[[ PROVIDED DATA open ]]

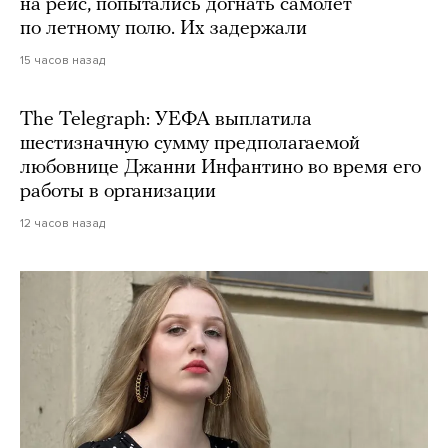
на рейс, попытались догнать самолет
по летному полю. Их задержали
15 часов назад
The Telegraph: УЕФА выплатила
шестизначную сумму предполагаемой
любовнице Джанни Инфантино во время его
работы в организации
12 часов назад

[[ PROVIDED DATA closed ]]

WHAT YOU WILL DO ▸ Repeat each line of the records above exactly, but do not copy the pictures.

ANSWER TO THE EXERCISE ▸
на рейс, попытались догнать самолет
по летному полю. Их задержали
15 часов назад
The Telegraph: УЕФА выплатила
шестизначную сумму предполагаемой
любовнице Джанни Инфантино во время его
работы в организации
12 часов назад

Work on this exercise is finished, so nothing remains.